O massacre de Wharf Jérémie, em Porto Príncipe, foi perpetrado entre 6 e 11 de dezembro de 2024 pela confederação Viv Ansanm, liderada pelo indivíduo autodenominado rei Micanor. Ao todo, 207 pessoas foram mortas, na maioria idosas, durante seis dias de violência intensa na capital haitiana. A operação foi descrita como resposta a uma suposta ameaça de “feiticeiros” conhecidos como homens-lobos.
O caso envolve famílias de moradores do bairro Wharf Jérémie, controlado pela Viv Ansanm, que domina parte da cidade. Testemunhos indicam que o extermínio incluiu assassinatos, sequestros, torturas e destruição de laços comunitários, com corpos queimados ou lançados ao mar. A violência coincidiu com o colapso de serviços públicos na região, agravando a crise humanitária local.
Segundo relatos de sobreviventes e de especialistas, o objetivo do ataque foi eliminar supostos agentes de violência ligados aos anciãos do bairro.

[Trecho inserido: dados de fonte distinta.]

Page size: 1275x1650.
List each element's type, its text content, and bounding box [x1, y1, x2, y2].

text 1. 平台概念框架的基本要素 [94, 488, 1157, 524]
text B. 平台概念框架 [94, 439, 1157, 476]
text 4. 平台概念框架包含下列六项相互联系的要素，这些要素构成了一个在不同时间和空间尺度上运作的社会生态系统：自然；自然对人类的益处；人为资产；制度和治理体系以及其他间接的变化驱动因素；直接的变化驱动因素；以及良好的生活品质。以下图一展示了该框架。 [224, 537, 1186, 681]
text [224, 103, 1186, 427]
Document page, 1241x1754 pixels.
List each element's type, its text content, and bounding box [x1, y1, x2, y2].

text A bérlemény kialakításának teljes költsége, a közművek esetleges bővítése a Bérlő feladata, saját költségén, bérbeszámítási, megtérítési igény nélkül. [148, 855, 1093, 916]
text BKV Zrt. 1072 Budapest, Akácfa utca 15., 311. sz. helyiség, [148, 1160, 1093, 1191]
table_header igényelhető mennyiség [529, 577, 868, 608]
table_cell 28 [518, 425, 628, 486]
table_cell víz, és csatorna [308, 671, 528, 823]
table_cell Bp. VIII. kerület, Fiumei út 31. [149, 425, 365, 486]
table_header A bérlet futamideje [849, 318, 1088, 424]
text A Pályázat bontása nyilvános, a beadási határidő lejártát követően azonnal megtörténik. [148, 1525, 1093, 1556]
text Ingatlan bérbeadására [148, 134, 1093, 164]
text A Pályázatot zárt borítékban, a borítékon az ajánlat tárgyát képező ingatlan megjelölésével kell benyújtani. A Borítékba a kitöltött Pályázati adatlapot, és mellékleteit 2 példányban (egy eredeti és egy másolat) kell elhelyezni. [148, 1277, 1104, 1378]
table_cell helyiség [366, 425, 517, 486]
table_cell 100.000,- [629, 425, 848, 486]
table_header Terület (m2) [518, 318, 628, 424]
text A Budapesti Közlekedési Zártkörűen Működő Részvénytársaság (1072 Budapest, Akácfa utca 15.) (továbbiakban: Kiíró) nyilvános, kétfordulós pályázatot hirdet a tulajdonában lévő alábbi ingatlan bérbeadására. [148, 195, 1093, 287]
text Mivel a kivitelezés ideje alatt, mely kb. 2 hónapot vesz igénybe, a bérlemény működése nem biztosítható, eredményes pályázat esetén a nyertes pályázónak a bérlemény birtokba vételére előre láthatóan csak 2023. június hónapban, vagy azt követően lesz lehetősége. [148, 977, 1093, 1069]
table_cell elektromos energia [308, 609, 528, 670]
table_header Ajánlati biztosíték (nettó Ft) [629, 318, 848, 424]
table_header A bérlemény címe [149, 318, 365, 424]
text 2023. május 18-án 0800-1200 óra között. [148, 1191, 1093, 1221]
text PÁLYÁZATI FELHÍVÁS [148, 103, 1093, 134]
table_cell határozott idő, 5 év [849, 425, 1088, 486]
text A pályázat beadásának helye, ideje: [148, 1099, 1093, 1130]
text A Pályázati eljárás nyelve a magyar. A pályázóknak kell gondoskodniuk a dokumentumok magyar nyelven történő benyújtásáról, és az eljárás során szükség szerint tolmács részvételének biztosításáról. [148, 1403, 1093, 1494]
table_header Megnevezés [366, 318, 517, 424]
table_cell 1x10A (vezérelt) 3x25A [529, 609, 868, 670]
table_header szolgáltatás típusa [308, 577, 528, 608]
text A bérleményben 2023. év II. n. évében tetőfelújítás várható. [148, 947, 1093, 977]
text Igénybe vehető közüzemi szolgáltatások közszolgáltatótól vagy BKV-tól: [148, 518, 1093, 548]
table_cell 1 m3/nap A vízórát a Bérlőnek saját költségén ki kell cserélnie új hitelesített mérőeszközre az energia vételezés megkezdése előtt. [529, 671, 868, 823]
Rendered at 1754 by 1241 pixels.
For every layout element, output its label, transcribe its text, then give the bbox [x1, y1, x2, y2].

O próprio Micanor, citado como líder do grupo, confirmou atos violentos como resposta a ameaças percebidas, sem esclarecer definitivamente a origem das supostas maldições que teriam afetado seu filho.
Entre 9 e 11 de dezembro, a violência se intensificou com bloqueios, sequestros adicionais e novas execuções. Relatos indicam que dezenas de pessoas foram levadas ao Centro de Treinamento da gangue, torturadas e mortas, com restos descartados de diferentes maneiras. O medo levou muitos moradores a permanecerem dentro de casa.
A cidade de Porto Príncipe permanece sob forte presença de gangues, com grande parte da população ainda sem acesso a serviços básicos. Equipes de segurança internacionais e civis tentam acompanhar a situação, mas as operações de contenção enfrentam repetidos obstáculos, como barricadas e ataques a infraestruturas públicas.
Especialistas e pesquisadores ouvidos pela imprensa destacam que o vodu, prática religiosa associada ao povo haitiano, foi utilizado como retórica de controle e legitimação de ações violentas, embora não haja consenso sobre a relação direta entre crenças religiosas e as agressões. A narrativa envolve ainda memórias traumáticas que persistem na população.
Relatos coletados por organizações de direitos humanos e pela ONU indicam que o líder Micanor buscou consolidar poder ao impor toque de recolher, confiscar celulares e punir dissidências, sob a justificativa de proteger a comunidade de supostos inimigos. A violência tornou-se símbolo de impunidade para grupos organizados na região.
Entre as vítimas, estavam famílias inteiras, incluindo idosos, filhos e parentes de diversas idades, cujos nomes aparecem em registros de testemunhos sob proteção. A sequência de ataques gerou deslocamentos e colocou à prova a capacidade do Estado de responder à crise, bem como a presença de forças de proteção no território.
Ao longo dos dias, operadores de direitos humanos relataram dificuldades de acesso a Wharf Jérémie para coleta de depoimentos. A cobertura midiática local e internacional destacou o impacto humanitário, com relatos de devastação urbana, interrupção de serviços e temores de represálias.
No desfecho parcial do levantamento, a narrativa aponta para um período de forte repressão, seguido por tentativas de normalização forçada pelo grupo dominante. Ainda não há responsabilização judicial definida para Micanor ou para os demais membros da Viv Ansanm, em meio a investigações em curso.
A população local continua a lidar com as consequências psicológicas e sociais do episódio, além da perda de familiares e do sentimento de insegurança permanente. Organizações de defesa dos direitos humanos reforçam a necessidade de proteção às testemunhas e de responsabilização adequada.
O episódio deixa uma marca dura na memória coletiva de Porto Príncipe, ampliando o debate sobre violência de gangues, impunidade e mecanismos de proteção à população civil em contextos de crise prolongada. As investigações seguem em andamento para esclarecer responsabilidades e reparar danos às vítimas.
Fontes e contexto adicionais: reportagens de BBC News Brasil, Terra e organizações internacionais que acompanham a crise no Haiti.